The city of Seattle responded to Sessions’s threat to cut off federal funds by filing suit, saying that since city employees never asked about immigration status, they had no basis to detain anyone. Oregon state law prevents local law enforcement agencies from enforcing federal immigration laws, and California state law does not require them to cooperate.
The feds have a structural advantage in this confrontation. They have the overwhelming resources of the U.S. government, and can even prevent local authorities from interfering. As the mayor of Portland recently noted, ICE “has the power to operate within our city, and does not have to inform us of their activities.” But it’s less clear that federal authorities can compel local agencies to assist them—in legal terms, to “commandeer” local resources—by obliging locals to detain any undocumented immigrants. “There is a whole body of case law that, among other things, establishes that the federal government can’t force or require states and localities to become appendages of the federal government’s own regulatory goal,” Cody Wofsy, a staff attorney with the American Civil Liberties Union’s Immigrants Rights Project in San Francisco, told The Hill.
Even Sessions himself once agreed. In a memorandum at the beginning of April on the subject of the Obama Justice Department’s efforts to combat police brutality, the Attorney General declared, “It is not the responsibility of the federal government to manage non-federal law enforcement agencies.”
A century and a half ago, northern states resisted the federal Fugitive Slave Act, which required local authorities to arrest and return escapees from the South. The Wisconsin Supreme Court ruled the act unconstitutional, and the Vermont legislature passed a law banning cooperation.
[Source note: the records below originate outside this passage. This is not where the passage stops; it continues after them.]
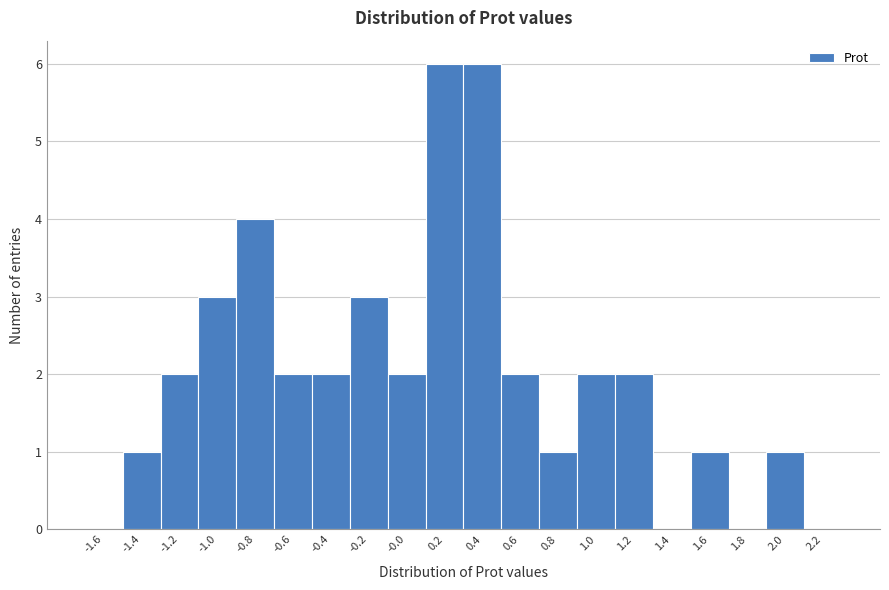

Reading left to right, list all the values displayed in this chart.

-1.6=0	-1.4=1	-1.2=2	-1.0=3	-0.8=4	-0.6=2	-0.4=2	-0.2=3	-0.0=2	0.2=6	0.4=6	0.6=2	0.8=1	1.0=2	1.2=2	1.4=0	1.6=1	1.8=0	2.0=1	2.2=0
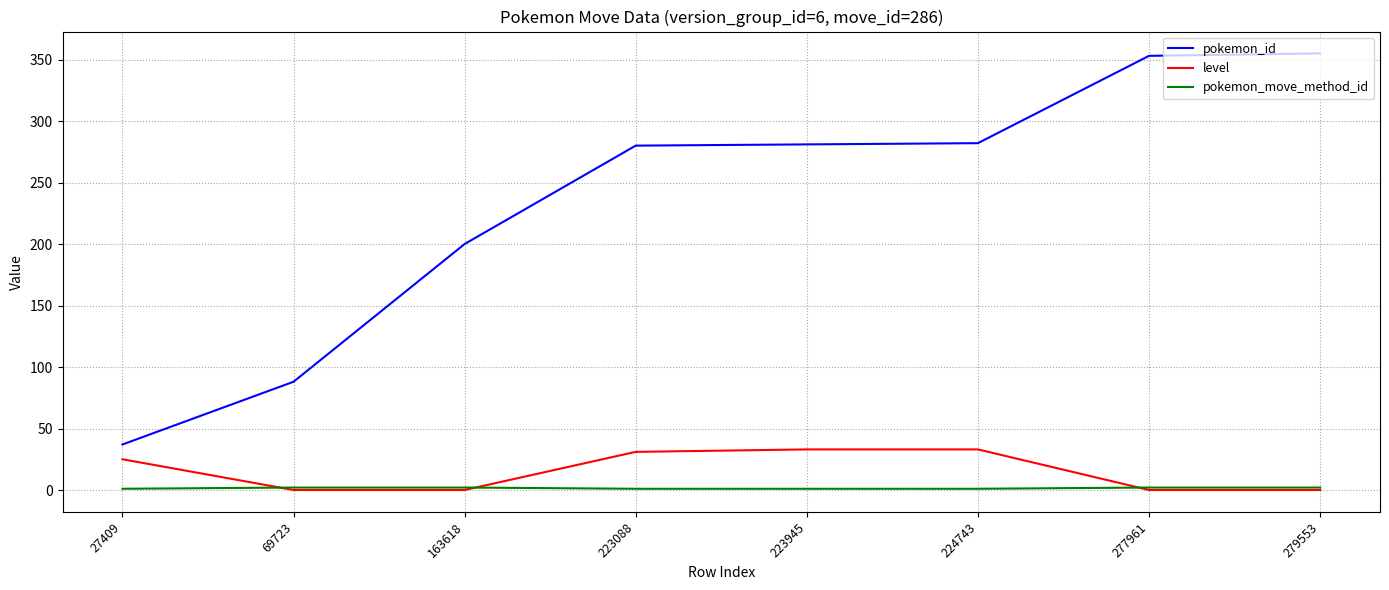

True or false: pokemon_id and level intersect in this chart.

False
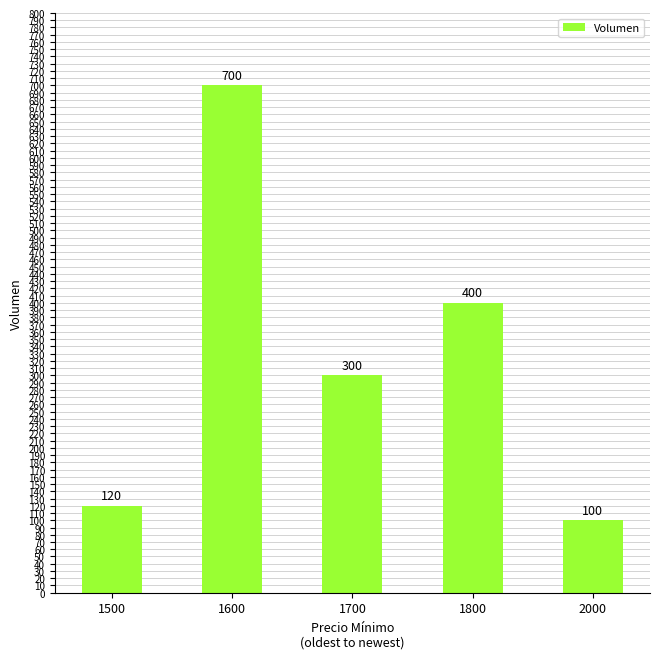

Rank the categories by value from lowest to highest.

2000, 1500, 1700, 1800, 1600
Ultimately, though, the issue was not resolved through the legal system or legislatures, but from a change in popular attitudes, which were ultimately reflected in political decisions.
West Coast resistance on immigration is driven by its relatively more open society, its close trade connections with the rest of the world, and the importance of undocumented workers to the regional economy. But state and local officials can also claim to be defending large numbers of their own legal citizens who would suffer from the forcible removal of their parents and other relatives—putting burdens not only on the citizens, but also on local governments.
“We’re not protecting criminals,” argues John Herrera, director of immigrant legal services at Catholic Charities in Portland. “We’re protecting families from being separated.”
If officials on the West Coast and elsewhere resist a drive against millions of people who have become part of American society—and, as John Doar put it, to stand for what is right—local jurisdictions will not be helpless against a hostile federal policy. The defense of the vulnerable need not always come from Washington; it can also be built from the ground up.